Problem
Quote every line of the listing below word for word, leaving out the pictures.

[Dataset entries]

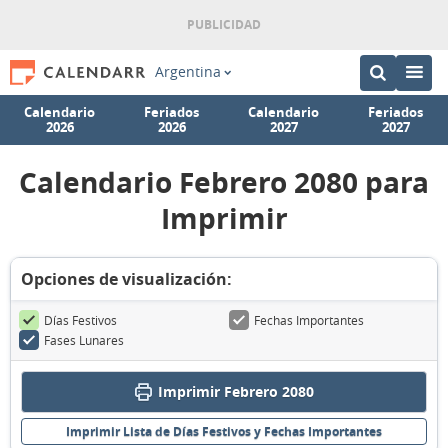
Argentina
Calendario
Feriados
Calendario
Feriados
2026
2026
2027
2027
Calendario Febrero 2080 para
Imprimir
Opciones de visualización:
Días Festivos
Fechas Importantes
Fases Lunares
Imprimir Febrero 2080
Imprimir Lista de Días Festivos y Fechas Importantes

Result of this exercise
Argentina
Calendario
Feriados
Calendario
Feriados
2026
2026
2027
2027
Calendario Febrero 2080 para
Imprimir
Opciones de visualización:
Días Festivos
Fechas Importantes
Fases Lunares
Imprimir Febrero 2080
Imprimir Lista de Días Festivos y Fechas Importantes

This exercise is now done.